Hillhouse v. Dunning

6 Conn. 391 | Conn. | 1827

Peters, J.

A libel is a malicious defamation, expressed in print or writing, or by signs or pictures, tending to blacken the memory of the dead, with an intent to provoke the living, or to injure the reputation of one who is alive, and thereby expose him to public hatred, contempt or ridicule. A vein of irony runs throughout this publication ; but understanding it, as the rest of mankind do, (Rex. v Horne, Cowp. 688.) the whole turn of expression insinuates, that the plaintiff has been guilty of perjury, and renders him ridiculous and contemptible.

The declaration contains ten specifications of libellous matter, with the explanatory innuendoes, which the jury have found to have been made and published, by the defendant, falsely and maliciously, of and concerning the plaintiff with the meaning and intent alleged in the declaration. If either of these specifications is sufficient, the judgment below must be affirmed.

I lay out of the case the seventh specification, because there is no introductory averment or colloquium, to which it refers ; and the words do not, in themselves, naturally convey the meaning imputed to them, by the innuendoes. The averment is, that the libel was made and published of and concerning the plaintiff and his testimony in Beers v. Broome, and not in Beers & al. v. Hawley & al. Rex v. Horne, Cowp. 672. Hawkes v, Hawley, 8 East, 427. Cheetham v. Tillotson, 5 Johns. Rep. 430.

The rest of the publication, when stripped of its technical dress, describes the plaintiff as a low Indian-like fellow; contrasts him with Sergeant Dunning, a distinguished member of the English Bar ; nick-names him “ Counsellor Dunning of Weewalker, Sergeant at law represents his testimony on said trial, as wrapped in concealment-a fictitious tale, too absurd to be endured-a contrived story-a mere pretence, designed, by its falsehood, to blast the truth, and render infamous the fairest characters in society, and more dangerous than a concealed serpent; stigmatizes the plaintiff as a base villain, and a slavish dependent of the person, for whom he testified,-a mere stupid puppet in his hands, suborned, trained and instructed *408how to testify ; represents the plaintiff as prevaricating in his testimony, and wilfully refusing to testify to facts within his knowledge and recollection, under the pretence of forgetfulness

The law of libel makes a material difference between words spoken and words written. To be actionable, the former must tend to bring a man into danger of punishment, exclude him from society, or injure him in his occupation ; but it is enough, if the latter induce an ill opinion to be had of the party ; or make him contemptible and ridiculous. Cropp v. Tilney, 3 Salk. 226. Thorley v. Lord Kerry , 4 Taun. 355. And it is sufficient, if the matter be reflecting ; as to paint a man playing at cudgels with his wife. Anon. 11 Mod. 99. So an action has been sustained for maliciously writing and publishing of another, doggerel verses, describing him as stinking of brimstone, and having the itch. Fillers v. Monsley, 2 Wils. 403. In that case, Gould, J. inter alia, said, “ for speaking the words rogue and rascal of any one, an action will not lie ; but if those words were written and published of any one, I doubt not an action would lie. So, the calling of a man a villain, in a letter to a third person, has been holden to be a libel; and the court were clearly of opinion, that any words written and published, throwing contumely on the party, were actionable. Bell v. Stone, 1 Bos. & Pull. 331.

> _Supplied data_:
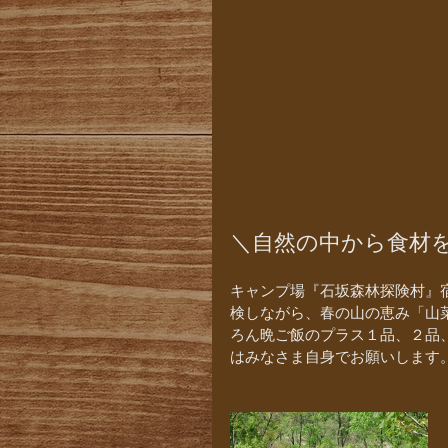
＼自然の中から食材
キャンプ場『石坂森林探険村』
検しながら、春の山の恵み「山
ろん晩ご飯のプラス１品、２品、
はみなさま自身でお願いします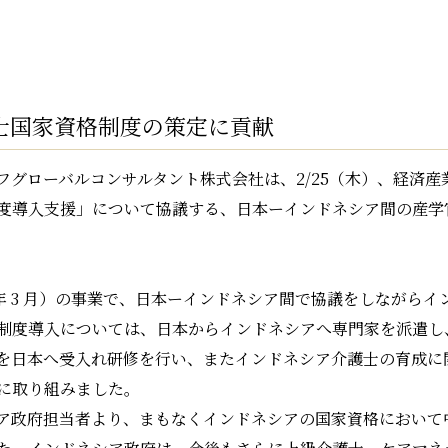
士国家資格制度の策定に貢献
フグローバルコンサルタント株式会社は、2/25（木）、経済
導入支援」について協議する、日本ーインドネシア間の産学官の担
2021 年 3 月）の事業で、日本ーインドネシア間で協議をしな
制度導入については、日本からインドネシアへ専門家を派遣し
を日本へ受入れ研修を行い、またインドネシア介護士の育成に
に取り組みました。
ア政府担当者より、まもなくインドネシアの国家資格において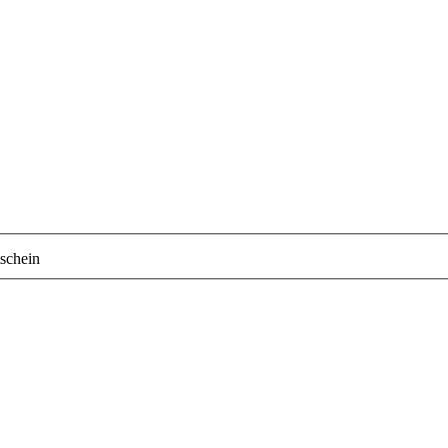
schein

> _Check your understanding_:
• 1. Please copy the passage of the Hillhouse v. Dunning opinion that begins at the words "Hillhouse v. Dunning" and stops after "ridiculous and contemptible.", replacing "plaintiff" with "complainant".
• 2. Using the Hillhouse v. Dunning opinion, decide whether each statement agrees with it, answering yes or no and quoting the deciding words: (a) The declaration sets out ten specifications of libelous matter. (b) The court relies on the seventh specification. (c) Speaking the words rogue and rascal of someone is grounds for an action.
The listing comes from a separate source, not from the Hillhouse v. Dunning opinion.

> _Expected results_:
• 1.
Hillhouse v. Dunning

6 Conn. 391 | Conn. | 1827

Peters, J.

A libel is a malicious defamation, expressed in print or writing, or by signs or pictures, tending to blacken the memory of the dead, with an intent to provoke the living, or to injure the reputation of one who is alive, and thereby expose him to public hatred, contempt or ridicule. A vein of irony runs throughout this publication ; but understanding it, as the rest of mankind do, (Rex. v Horne, Cowp. 688.) the whole turn of expression insinuates, that the complainant has been guilty of perjury, and renders him ridiculous and contemptible.

• 2.
(a) Yes: "The declaration contains ten specifications of libellous matter"
(b) No: "I lay out of the case the seventh specification"
(c) No: "for speaking the words rogue and rascal of any one, an action will not lie"